People of all ages are constantly looking for shortcuts to improving their shooting in basketball, whether it be your free throws, close range, mid-range, or long range shooting. The truth is, and we’ve all heard it enough times, practice will always be the key to taking your skills to the next level.
With that being said, it’s not just practice, but how you practice. You’ve probably also heard the saying “practice like you play,” which is exactly what I’m getting at.
In professional sports — and even in lower-level sports — we love statistics. Every game, we keep track of just about every statistic you can think of. And whether they’ll admit it or not, those statistics are what drive athletes to do better.
It speaks for itself. If your statistics are bad, it’s a sure sign that improvement is needed. If your statistics are good, it’s a sign that whatever you’ve been doing has been working.
Unfortunately, not too many athletes take advantage of keeping statistics during practice. If you could see how you’ve been performing during practice and how that translates to game situations, it’ll help you point out and target areas that need improvement.
That’s where a shooting log comes in handy.
What is a Shooting Log?
A shooting log in basketball is simply a log — which can be done on a piece of paper or your phone — where you track each shot taken in practice. This allows you to see how many shots you’re making and missing each time you hit the floor.
As you keep up with your log, you’ll be able to spot certain variables and trends. Those who take their log seriously will notice that seeing your numbers in front of you everyday will actually make you more motivated to practice. This is especially true once the athlete starts to see positive results in real games.
Getting Creative With Your Shooting Log
To make your log more effective, be sure to keep track of each category shot as well. For beginners, it might be best to start basic with your categories. This can include three-point, layup, close range, mid-range, free throw, etc.
These are the most basic categories that will help you vaguely keep track of your shooting. If you’re looking for something a bit more in-depth, or if you’re looking to switch it up from the basic categories, don’t shy away from getting specific.
By opening yourself up to all the different shots you can track with your shooting log, the possibilities are endless. For most coaches that take advantage of this method, they like to narrow it down to different spots on the court, distances, situations, etc.
To help get your creative juices flowing, here are some ideas for your shooting log:
- When tracking layups, add different moves to the layup and keep track of each one (crossover, hesitation, etc.)
- Pick several different spots on the court (corner, top of the key, elbow, top of the paint, etc.) and keep track of each spot
- Practice with a friend and work on guarded shots
- Change the type of shots you are taking (fadeaway, step back, catch and shoot, pull up, etc.)
- If you’re a coach, practice different shots in different situations (buzzer-beater, down by 2, down by 3, up by 1) and get your whole team involved
Even the Greats Do It
We all want to be as good as the basketball players we see on television. If that’s true, then you should have no issue getting behind a method that is used by just about every professional basketball team and coach.

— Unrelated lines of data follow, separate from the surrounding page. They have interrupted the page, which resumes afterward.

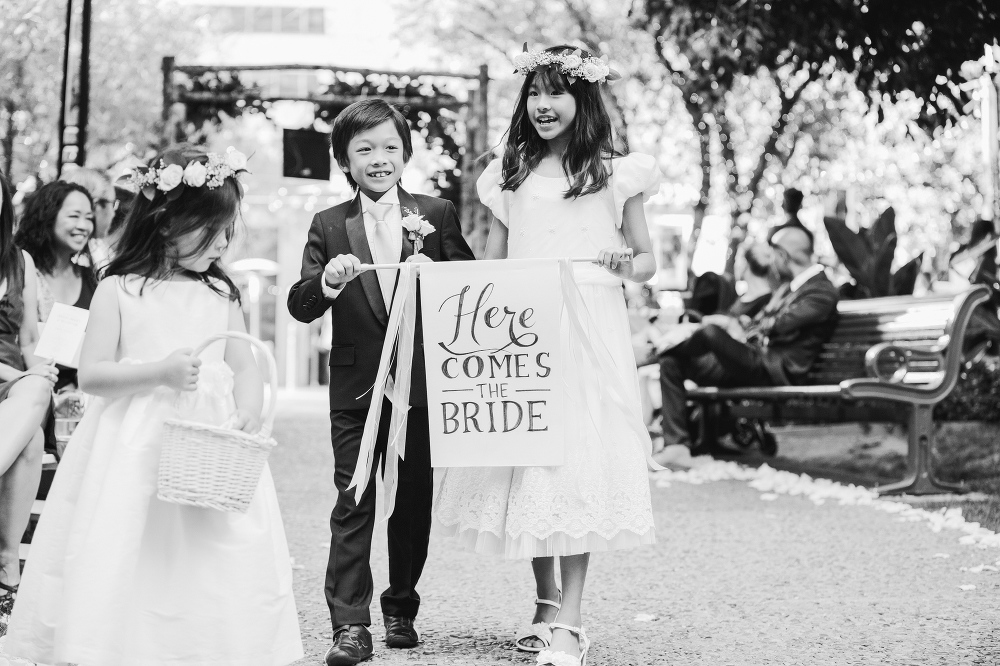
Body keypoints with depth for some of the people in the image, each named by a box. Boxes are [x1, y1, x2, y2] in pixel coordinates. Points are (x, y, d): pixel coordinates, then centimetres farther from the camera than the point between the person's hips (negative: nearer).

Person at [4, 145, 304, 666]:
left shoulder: (220, 295, 10)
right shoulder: (118, 291, -1)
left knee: (214, 573, 0)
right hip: (136, 450, -3)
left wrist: (248, 414, -13)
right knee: (125, 565, -5)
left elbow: (244, 368, 8)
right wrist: (160, 372, -18)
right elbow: (90, 374, -5)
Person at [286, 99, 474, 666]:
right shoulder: (330, 226, 4)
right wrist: (328, 280, -23)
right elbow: (300, 307, -2)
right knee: (353, 503, -3)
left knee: (413, 501, 10)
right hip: (356, 388, -1)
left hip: (421, 384, 1)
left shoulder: (438, 215, 5)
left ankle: (402, 608, 27)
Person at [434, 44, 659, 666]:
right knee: (523, 460, 4)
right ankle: (546, 602, 20)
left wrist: (625, 265, -14)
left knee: (578, 463, -9)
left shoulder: (615, 172, 5)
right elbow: (492, 264, 15)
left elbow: (648, 260, 8)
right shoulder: (509, 175, 13)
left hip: (589, 335, -3)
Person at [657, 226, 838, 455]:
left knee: (711, 331, -30)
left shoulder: (822, 291, -6)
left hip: (775, 372, -10)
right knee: (671, 362, -1)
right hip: (753, 361, 10)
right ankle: (677, 446, -10)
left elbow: (782, 325, -15)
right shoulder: (788, 286, 24)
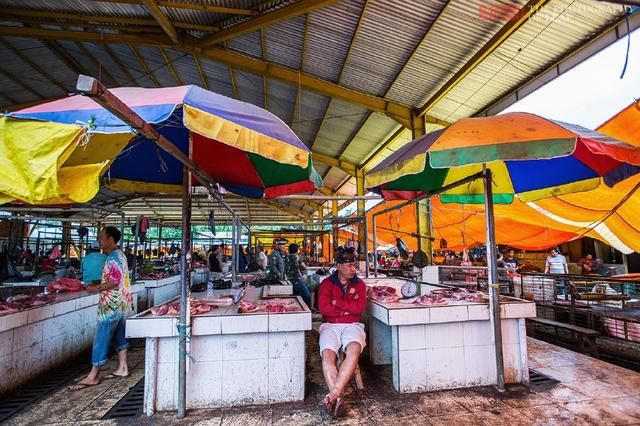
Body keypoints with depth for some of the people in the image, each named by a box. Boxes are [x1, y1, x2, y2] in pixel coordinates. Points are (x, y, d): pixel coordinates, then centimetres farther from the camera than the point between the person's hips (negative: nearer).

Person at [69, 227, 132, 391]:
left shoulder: (113, 257, -18)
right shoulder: (119, 254, 13)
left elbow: (115, 282, -23)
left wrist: (97, 288, -13)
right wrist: (99, 284, 13)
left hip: (112, 303, -10)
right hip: (121, 302, 10)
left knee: (101, 337, -3)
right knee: (119, 335, 15)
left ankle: (93, 376, 6)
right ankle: (122, 368, 23)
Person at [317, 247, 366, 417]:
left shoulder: (359, 284, 10)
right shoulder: (327, 283, 5)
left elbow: (359, 308, -6)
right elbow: (323, 308, -9)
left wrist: (337, 303, -5)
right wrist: (348, 308, -4)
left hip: (352, 325, 0)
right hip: (331, 325, 0)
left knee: (354, 350, -33)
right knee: (328, 355, -30)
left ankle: (332, 395, -35)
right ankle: (338, 399, -28)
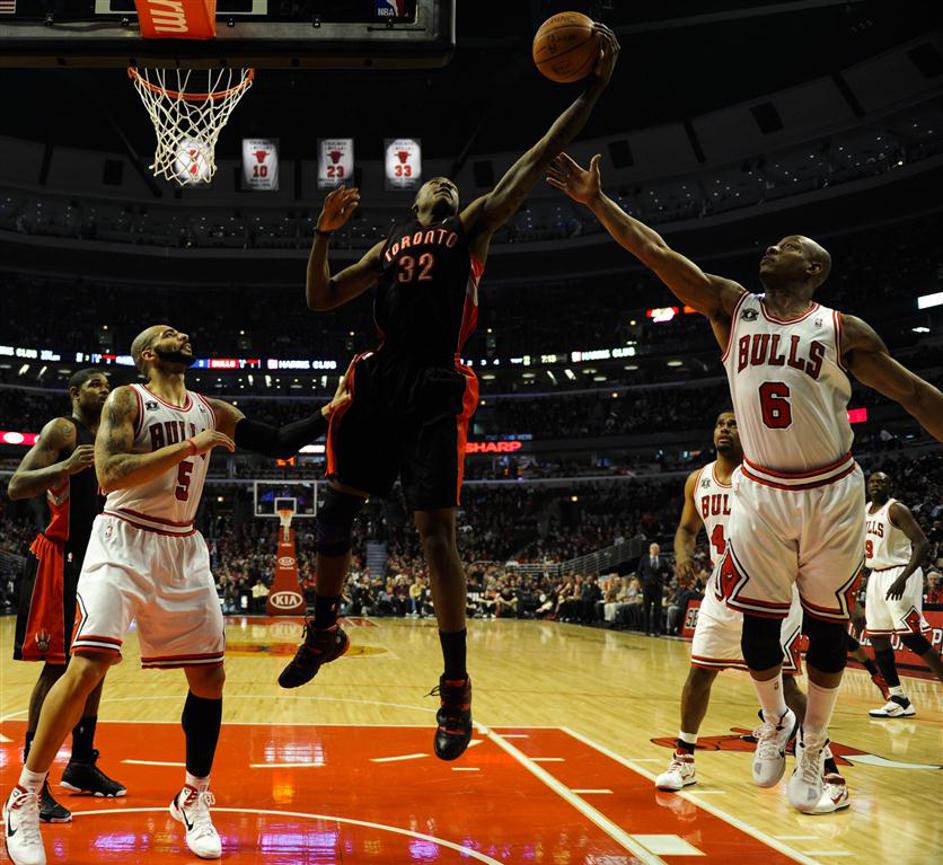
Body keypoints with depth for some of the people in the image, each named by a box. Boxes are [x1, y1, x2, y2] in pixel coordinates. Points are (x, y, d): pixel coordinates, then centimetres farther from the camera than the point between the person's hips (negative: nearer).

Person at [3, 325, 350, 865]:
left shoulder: (212, 412, 11)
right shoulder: (127, 400, -5)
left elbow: (280, 443, 10)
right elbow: (111, 476, -18)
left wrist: (332, 410, -2)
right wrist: (190, 446, -21)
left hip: (182, 550, 6)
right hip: (123, 542, -6)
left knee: (210, 675, 5)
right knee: (88, 664, -19)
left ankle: (194, 799, 23)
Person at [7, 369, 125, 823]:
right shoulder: (60, 430, -8)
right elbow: (16, 487, -19)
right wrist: (64, 467, -33)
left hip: (95, 559, 8)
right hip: (59, 558, -8)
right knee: (57, 664, -12)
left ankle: (81, 765, 23)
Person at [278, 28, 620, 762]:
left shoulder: (473, 228, 14)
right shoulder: (387, 248, 26)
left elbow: (540, 157, 7)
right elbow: (319, 299, 24)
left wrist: (596, 82, 1)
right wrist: (324, 233, 11)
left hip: (436, 390, -5)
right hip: (380, 382, 5)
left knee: (436, 528, -10)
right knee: (338, 502, 10)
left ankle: (457, 690, -5)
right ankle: (325, 629, 31)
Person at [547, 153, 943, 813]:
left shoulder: (842, 331, -5)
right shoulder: (732, 307, 0)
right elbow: (657, 253, -7)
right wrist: (597, 202, -14)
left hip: (831, 494, -1)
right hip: (762, 492, 2)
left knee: (827, 624, 8)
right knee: (759, 622, 4)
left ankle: (813, 747, 25)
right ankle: (775, 722, 32)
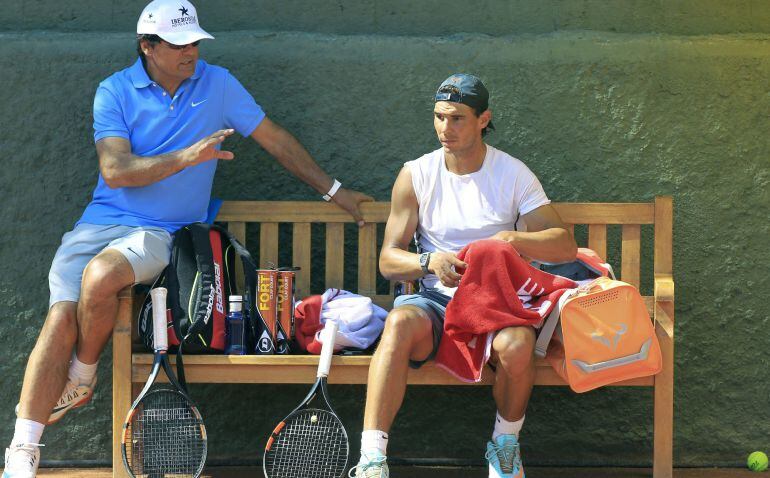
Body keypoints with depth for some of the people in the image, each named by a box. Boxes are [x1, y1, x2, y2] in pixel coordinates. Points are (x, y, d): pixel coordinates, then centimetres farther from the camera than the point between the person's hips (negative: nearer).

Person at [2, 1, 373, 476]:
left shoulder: (217, 84, 6)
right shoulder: (115, 91, 2)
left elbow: (275, 138, 14)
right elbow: (115, 170, -10)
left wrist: (333, 191, 17)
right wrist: (187, 157, -21)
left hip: (159, 233, -1)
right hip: (100, 222, 1)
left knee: (100, 275, -34)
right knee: (62, 317, -21)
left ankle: (81, 379, -6)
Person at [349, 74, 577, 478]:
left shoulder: (514, 175, 4)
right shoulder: (415, 175, 6)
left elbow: (565, 245, -2)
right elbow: (388, 260, 4)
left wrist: (515, 240, -22)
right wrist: (431, 261, -18)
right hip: (434, 299, 1)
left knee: (516, 346, -36)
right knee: (400, 322, -35)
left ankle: (506, 442, -4)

Dave Hopla, one of the greatest basketball shooters ever, has spent most of his life teaching others how to improve their shooting. From kids to professional athletes, Hopla’s expertise and knowledge in the art of shooting a basketball has earned him incredible respect in the game.
Hopla spent time with several NBA teams as a coach, including the Toronto Raptors, Washington Wizards, and New York Knicks. He has always been very keen on keeping a shooting log if you want to improve your basketball shot. It’s a method he used as a coach in the NBA, working alongside some of the greatest basketball players in the world.
If you’re ready to take the next step with your shot, do yourself a favor and start a shooting log today!